Biden hampered by lack of confirmations
President Biden is facing a convergence of challenges without a full complement of agency leaders who would typically oversee efforts on the ground to address them.
The administration is searching for solutions to the growing border crisis, but the president has yet to nominate officials to lead Customs and Border Protection (CBP), Immigration and Customs Enforcement (ICE) or U.S. Citizenship and Immigration Services (USCIS) — three key components of the immigration system.
Biden’s trip to Georgia on Friday after a gunman killed eight people, most of whom were Asian, came amid the absence of a nominee to lead the Bureau of Alcohol, Tobacco and Firearms (ATF), which typically assists with investigating such incidents.
And the president has yet to announce his pick for commissioner of the Food and Drug Administration (FDA), an agency that plays a critical role in determining the safety of vaccines and drugs to treat COVID-19.
“All important agencies,” White House press secretary Jen Psaki said Thursday when asked by The Hill about the vacancies. “I don’t have any update on the personnel process, but we’re working our way through and ensuring we have the right people we can nominate for each of those important roles.”
The White House has partly been at the mercy of a slow-moving Senate when it comes to confirming nominees. Biden is still without his full Cabinet roughly 60 days into his presidency, and he’s had fewer officials confirmed at this point in office than his three predecessors.
At the same time, he has yet to put forward nominees for high profile posts at immigration and health agencies, even as he names choices to lead departments like NASA.
The Senate’s deliberate pace was particularly evident with Xavier Becerra, Biden’s choice for secretary of Health and Human Services (HHS). He was confirmed Thursday after Republican senators forced a drawn out process amid concerns about his qualifications and policy views.
The vacancy at HHS has loomed over Biden’s response to the coronavirus pandemic, as well as the surge in young migrants at the border. HHS oversees facilities where unaccompanied minors are housed, and the administration confirmed Thursday it has more than 14,000 migrant children in government custody.
As Biden officials grapple with how to handle the situation at the border, the president has yet to put forward nominees for ICE, CBP or USCIS, all of which play a role in the apprehension, detention or processing of migrants and immigrants.
The White House did not respond to a question about whether the lack of nominees is hindering its operations.
Former government officials suggested the lack of a Senate-confirmed leader at each of the agencies was unlikely to meaningfully impact the administration’s response at the border.
“The rank-and-file men and women out there, they couldn’t care less whether the commissioner has ‘acting’ in front of their name or not. The only thing they care about is the commissioner has their back,” said Mark Morgan, who served as acting commissioner of CBP during the Trump administration and held the same title during the Obama administration.
“Those agencies that don’t have confirmed positions, is there perception then that there are issues?
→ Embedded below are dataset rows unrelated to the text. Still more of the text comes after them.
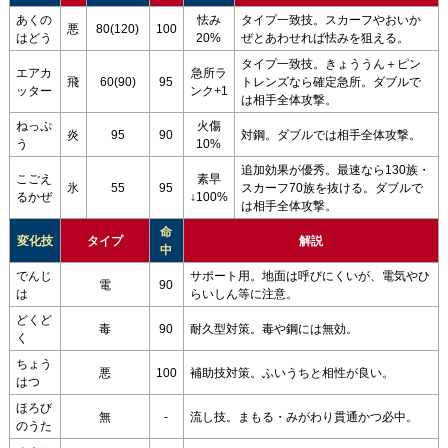
あくの
怯み
タイプ一致技。スカーフやおいか
悪
80(120)
100
はどう
20%
ぜとあわせれば怯みを狙える。
タイプ一致技。きょううん＋ピン
エアカ
急所ラ
飛
60(90)
95
トレンズなら確定急所。ダブルで
ッター
ンク+1
は相手全体攻撃。
ねっぷ
火傷
炎
95
90
対鋼。ダブルでは相手全体攻撃。
う
10%
追加効果が優秀。最速なら130族・
こごえ
素早
氷
55
95
スカーフ70族を抜ける。ダブルで
るかぜ
↓100%
は相手全体攻撃。
命
変化技
タイプ
解説
中
でんじ
サポート用。地面は呼びにくいが、電気やひ
電
90
は
らいしん等に注意。
どくど
毒
90
耐久型対策。毒や鋼には無効。
く
ちょう
悪
100
補助技対策。ふいうちと相性が良い。
はつ
ほろび
無
-
流し技。まもる・みがわり貫通かつ必中。
のうた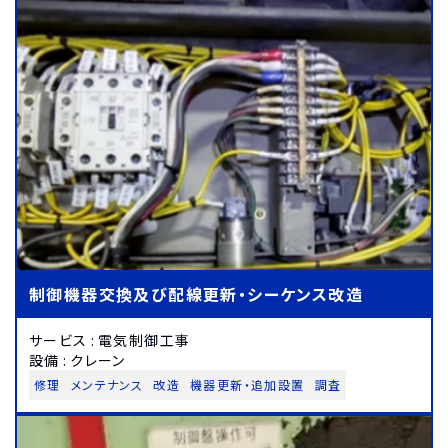
制御機器交換及び配線更新・シーケンス改造
サービス
:
電気制御工事
設備
:
クレーン
修理
メンテナンス
改造
機器更新・追加設置
調査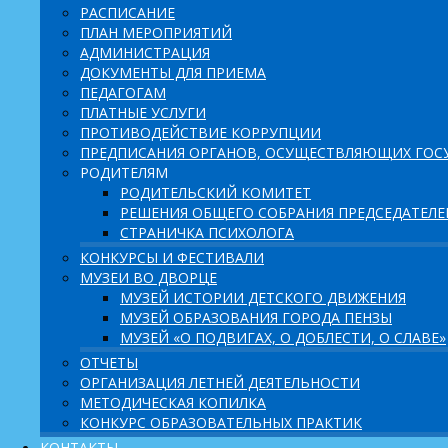
РАСПИСАНИЕ
ПЛАН МЕРОПРИЯТИЙ
АДМИНИСТРАЦИЯ
ДОКУМЕНТЫ ДЛЯ ПРИЕМА
ПЕДАГОГАМ
ПЛАТНЫЕ УСЛУГИ
ПРОТИВОДЕЙСТВИЕ КОРРУПЦИИ
ПРЕДПИСАНИЯ ОРГАНОВ, ОСУЩЕСТВЛЯЮЩИХ ГОСУ
РОДИТЕЛЯМ
РОДИТЕЛЬСКИЙ КОМИТЕТ
РЕШЕНИЯ ОБЩЕГО СОБРАНИЯ ПРЕДСЕДАТЕЛ
СТРАНИЧКА ПСИХОЛОГА
КОНКУРСЫ И ФЕСТИВАЛИ
МУЗЕИ ВО ДВОРЦЕ
МУЗЕЙ ИСТОРИИ ДЕТСКОГО ДВИЖЕНИЯ
МУЗЕЙ ОБРАЗОВАНИЯ ГОРОДА ПЕНЗЫ
МУЗЕЙ «О ПОДВИГАХ, О ДОБЛЕСТИ, О СЛАВЕ»
ОТЧЕТЫ
ОРГАНИЗАЦИЯ ЛЕТНЕЙ ДЕЯТЕЛЬНОСТИ
МЕТОДИЧЕСКАЯ КОПИЛКА
КОНКУРС ОБРАЗОВАТЕЛЬНЫХ ПРАКТИК
КОНТАКТЫ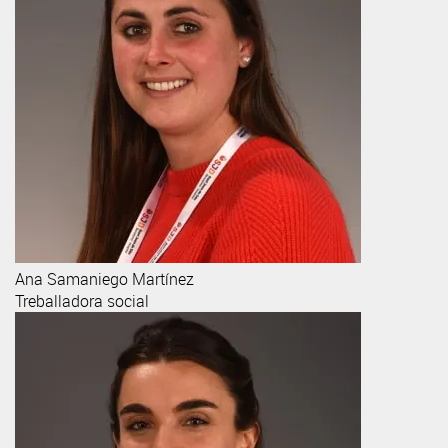
Ana
Samaniego Martínez
Treballadora social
Yeah, that can permeate,” Morgan added. “But I was there for well over a year-and-a-half in an acting capacity and it just wasn’t a problem.”
The lack of confirmed leaders has been a chronic problem for border agencies in particular for the past few years.
Former President Trump did not have a Senate-confirmed Homeland Security secretary or leaders of ICE, CBP or USCIS for more than a year at the end of his presidency, even though hard-line immigration policies were a cornerstone of his agenda.
Experts have cited a range of concerns, such as acting officials carrying out policy directives they won’t be there to see through and whether they even have the authority to implement certain changes.
Under the purview of HHS, Biden has nominated Chiquita Brooks-LaSure as the administrator for the Centers for Medicare and Medicaid Services. But at the FDA, which is in the spotlight for approving vaccines and therapeutics amid the pandemic, it’s unclear whether Biden will tap acting Commissioner Janet Woodcock for the role on a permanent basis.
At the Justice Department, the ATF is still waiting for its potential leader to be nominated by the White House. In addition to assisting with investigations into mass shootings and other fatal incidents, the agency is tasked with tracking firearm use and enforcing gun laws.
Gun safety advocates have cited the eventual ATF nominee as playing a key role in efforts to crack down on violence. But there is no indication of who Biden might pick.
“The White House is putting the right people in place, but let’s not forget about ATF,” said one gun safety advocate who attended recent meetings with administration officials. “They’re the main agency that enforces gun laws and regulates the industry. We need a strong director there who’s committed to implementing the right approach.”